Nun sprach sie noch einige Worte zu dem Gärtner und seiner Frau und zu dem Meier, worauf die Leute ein wenig zurück traten.

»Sei gut, mein Kind«, sagte sie zu Gustav, indem sie ihm ein Kreuz mit Daumen und Zeigefinger auf die Stirne machte und ihn auf dieselbe küßte. Der Knabe hielt ihre Hand fest umschlungen und küßte sie. Ich sah in seinen großen schwarzen Augen, die in Tränen schwammen, daß er sich gerne an ihren Hals würfe; aber die Scham, die einen Bestandteil seines Wesens machte, mochte ihn zurück halten.

»Bleibe lieb, Natalie«, sagte mein Gastfreund.

Das Mädchen hätte bald die dargereichte Hand geküßt, wenn er es zugelassen hätte.

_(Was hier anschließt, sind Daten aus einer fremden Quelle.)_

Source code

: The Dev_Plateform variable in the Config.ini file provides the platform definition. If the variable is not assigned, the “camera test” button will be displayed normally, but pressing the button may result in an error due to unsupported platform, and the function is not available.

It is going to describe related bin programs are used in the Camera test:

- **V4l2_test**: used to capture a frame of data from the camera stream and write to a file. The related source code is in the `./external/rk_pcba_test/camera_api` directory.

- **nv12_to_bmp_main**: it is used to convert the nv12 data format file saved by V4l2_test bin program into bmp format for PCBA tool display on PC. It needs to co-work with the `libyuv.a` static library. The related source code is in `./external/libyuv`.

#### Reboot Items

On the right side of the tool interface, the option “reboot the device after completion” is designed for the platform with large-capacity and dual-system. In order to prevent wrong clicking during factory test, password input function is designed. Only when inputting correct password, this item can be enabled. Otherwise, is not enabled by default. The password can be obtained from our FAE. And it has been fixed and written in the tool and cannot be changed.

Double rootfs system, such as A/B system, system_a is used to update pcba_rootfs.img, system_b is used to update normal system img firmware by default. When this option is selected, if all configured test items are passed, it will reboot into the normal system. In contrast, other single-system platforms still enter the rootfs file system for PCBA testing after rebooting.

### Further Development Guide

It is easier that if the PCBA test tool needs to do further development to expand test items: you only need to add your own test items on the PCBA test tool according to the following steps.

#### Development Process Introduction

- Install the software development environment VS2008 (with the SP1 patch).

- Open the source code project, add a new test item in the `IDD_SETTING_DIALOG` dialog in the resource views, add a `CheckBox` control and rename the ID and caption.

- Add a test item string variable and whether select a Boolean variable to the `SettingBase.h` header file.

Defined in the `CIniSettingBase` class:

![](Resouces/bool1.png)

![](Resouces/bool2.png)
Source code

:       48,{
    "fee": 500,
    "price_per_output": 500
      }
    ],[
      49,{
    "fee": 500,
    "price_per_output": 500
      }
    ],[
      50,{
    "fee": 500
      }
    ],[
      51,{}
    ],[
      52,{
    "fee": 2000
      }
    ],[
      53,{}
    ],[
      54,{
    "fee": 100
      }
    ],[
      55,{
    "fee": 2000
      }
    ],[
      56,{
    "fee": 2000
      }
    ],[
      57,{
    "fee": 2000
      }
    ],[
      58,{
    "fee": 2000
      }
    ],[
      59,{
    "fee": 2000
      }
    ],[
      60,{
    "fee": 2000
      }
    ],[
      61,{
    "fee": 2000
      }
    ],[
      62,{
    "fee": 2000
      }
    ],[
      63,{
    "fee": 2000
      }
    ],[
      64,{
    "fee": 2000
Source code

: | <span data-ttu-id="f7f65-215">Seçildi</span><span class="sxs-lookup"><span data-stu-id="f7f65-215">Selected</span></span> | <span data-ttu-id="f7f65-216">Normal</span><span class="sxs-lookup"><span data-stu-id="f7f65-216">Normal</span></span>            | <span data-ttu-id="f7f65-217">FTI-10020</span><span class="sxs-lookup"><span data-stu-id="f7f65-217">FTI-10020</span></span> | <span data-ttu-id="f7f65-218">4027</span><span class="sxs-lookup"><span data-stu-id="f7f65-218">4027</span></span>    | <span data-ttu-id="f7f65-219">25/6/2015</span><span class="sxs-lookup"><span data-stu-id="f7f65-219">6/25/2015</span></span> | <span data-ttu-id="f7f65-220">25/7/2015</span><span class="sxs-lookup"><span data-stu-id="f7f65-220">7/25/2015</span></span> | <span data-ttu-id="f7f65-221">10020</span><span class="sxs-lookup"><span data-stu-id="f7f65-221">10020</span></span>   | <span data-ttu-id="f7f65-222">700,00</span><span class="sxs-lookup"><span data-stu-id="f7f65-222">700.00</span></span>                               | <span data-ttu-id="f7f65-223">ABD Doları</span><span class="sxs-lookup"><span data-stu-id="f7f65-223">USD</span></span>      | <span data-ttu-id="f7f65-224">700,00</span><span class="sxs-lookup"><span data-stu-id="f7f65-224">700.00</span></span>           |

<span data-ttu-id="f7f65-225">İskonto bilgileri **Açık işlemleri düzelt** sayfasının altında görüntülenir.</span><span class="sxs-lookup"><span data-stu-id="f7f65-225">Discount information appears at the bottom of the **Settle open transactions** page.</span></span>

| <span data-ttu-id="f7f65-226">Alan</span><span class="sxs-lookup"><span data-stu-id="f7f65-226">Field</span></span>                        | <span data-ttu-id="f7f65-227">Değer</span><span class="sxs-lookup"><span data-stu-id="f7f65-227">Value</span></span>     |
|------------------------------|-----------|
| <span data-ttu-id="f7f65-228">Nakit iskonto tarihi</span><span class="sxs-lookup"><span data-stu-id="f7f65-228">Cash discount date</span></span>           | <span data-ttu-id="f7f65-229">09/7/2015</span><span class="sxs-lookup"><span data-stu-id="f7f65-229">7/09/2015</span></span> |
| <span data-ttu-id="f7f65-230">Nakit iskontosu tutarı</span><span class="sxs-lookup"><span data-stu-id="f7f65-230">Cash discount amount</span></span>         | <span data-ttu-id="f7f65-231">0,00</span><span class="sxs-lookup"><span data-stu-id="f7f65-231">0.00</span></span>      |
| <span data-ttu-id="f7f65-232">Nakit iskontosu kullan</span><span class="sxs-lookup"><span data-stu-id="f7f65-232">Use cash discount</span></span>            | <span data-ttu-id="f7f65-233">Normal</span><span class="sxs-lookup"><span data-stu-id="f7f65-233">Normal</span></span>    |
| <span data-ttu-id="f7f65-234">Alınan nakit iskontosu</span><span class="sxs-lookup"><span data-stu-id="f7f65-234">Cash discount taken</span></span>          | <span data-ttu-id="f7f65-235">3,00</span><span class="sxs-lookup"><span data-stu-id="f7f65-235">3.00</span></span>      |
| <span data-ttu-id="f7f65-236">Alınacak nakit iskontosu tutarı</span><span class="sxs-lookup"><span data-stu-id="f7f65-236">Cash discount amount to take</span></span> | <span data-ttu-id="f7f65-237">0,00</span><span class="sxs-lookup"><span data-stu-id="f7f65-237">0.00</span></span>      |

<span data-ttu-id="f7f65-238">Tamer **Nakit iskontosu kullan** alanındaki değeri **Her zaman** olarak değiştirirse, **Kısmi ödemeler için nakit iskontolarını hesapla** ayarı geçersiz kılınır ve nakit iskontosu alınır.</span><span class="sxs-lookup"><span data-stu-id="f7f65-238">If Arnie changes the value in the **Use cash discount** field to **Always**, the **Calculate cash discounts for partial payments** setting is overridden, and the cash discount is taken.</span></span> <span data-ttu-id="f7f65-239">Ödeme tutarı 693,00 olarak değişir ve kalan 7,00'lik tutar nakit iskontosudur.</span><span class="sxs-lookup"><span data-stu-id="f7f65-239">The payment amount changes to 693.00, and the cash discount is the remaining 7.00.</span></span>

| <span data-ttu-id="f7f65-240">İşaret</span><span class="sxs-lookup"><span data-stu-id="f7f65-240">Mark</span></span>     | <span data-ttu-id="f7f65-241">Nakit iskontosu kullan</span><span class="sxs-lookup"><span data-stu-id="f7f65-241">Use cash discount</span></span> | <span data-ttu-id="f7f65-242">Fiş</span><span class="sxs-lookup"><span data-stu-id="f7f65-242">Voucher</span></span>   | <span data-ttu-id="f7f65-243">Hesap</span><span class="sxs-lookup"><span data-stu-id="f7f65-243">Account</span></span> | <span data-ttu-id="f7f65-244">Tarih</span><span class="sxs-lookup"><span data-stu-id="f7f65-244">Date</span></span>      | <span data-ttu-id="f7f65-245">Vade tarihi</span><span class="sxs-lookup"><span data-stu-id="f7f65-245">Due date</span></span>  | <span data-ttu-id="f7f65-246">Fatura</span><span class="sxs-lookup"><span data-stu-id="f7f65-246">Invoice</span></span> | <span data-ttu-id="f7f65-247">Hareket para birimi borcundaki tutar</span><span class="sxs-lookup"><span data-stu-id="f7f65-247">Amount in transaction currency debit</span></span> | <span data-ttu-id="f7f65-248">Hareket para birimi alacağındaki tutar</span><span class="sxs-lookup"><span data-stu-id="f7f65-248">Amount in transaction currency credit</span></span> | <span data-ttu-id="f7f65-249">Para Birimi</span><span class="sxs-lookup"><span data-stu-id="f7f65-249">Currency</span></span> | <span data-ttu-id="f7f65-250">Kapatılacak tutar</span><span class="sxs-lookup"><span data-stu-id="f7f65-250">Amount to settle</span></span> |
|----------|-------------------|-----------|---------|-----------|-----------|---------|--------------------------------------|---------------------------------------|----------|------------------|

»Teurer Gustav, habe noch einmal Dank«, sagte Mathilde zu meinem Gastfreunde. Sie hatte noch mehr sagen wollen; aber es brachen Tränen aus ihren Augen. Sie nahm ein feines, weißes Tuch und drückte es fest gegen diese Augen, aus denen sie heftig weinte.

Mein Gastfreund stand da und hielt die Augen ruhig; aber es fielen
Tränen aus denselben herab.

»Reise recht glücklich, Mathilde«, sagte er endlich, »und wenn bei deinem Aufenthalte bei uns etwas gefehlt hat, so rechne es nicht unserer Schuld an.«

Sie tat das Tuch von den Augen, die noch fortweinten, deutete auf Gustav und sagte: »Meine größte Schuld steht da, eine Schuld, welche ich wohl nie werde tilgen können.«

»Sie ist nicht auf Tilgung entstanden«, erwiderte mein Gastfreund. »Rede nicht davon, Mathilde, wenn etwas Gutes geschieht, so geschieht es recht gerne.«

Sie hielten sich noch einen Augenblick bei den Händen, während ein leichtes Morgenlüftchen einige Blätter der abgeblühten Rosen zu ihren Füßen wehte.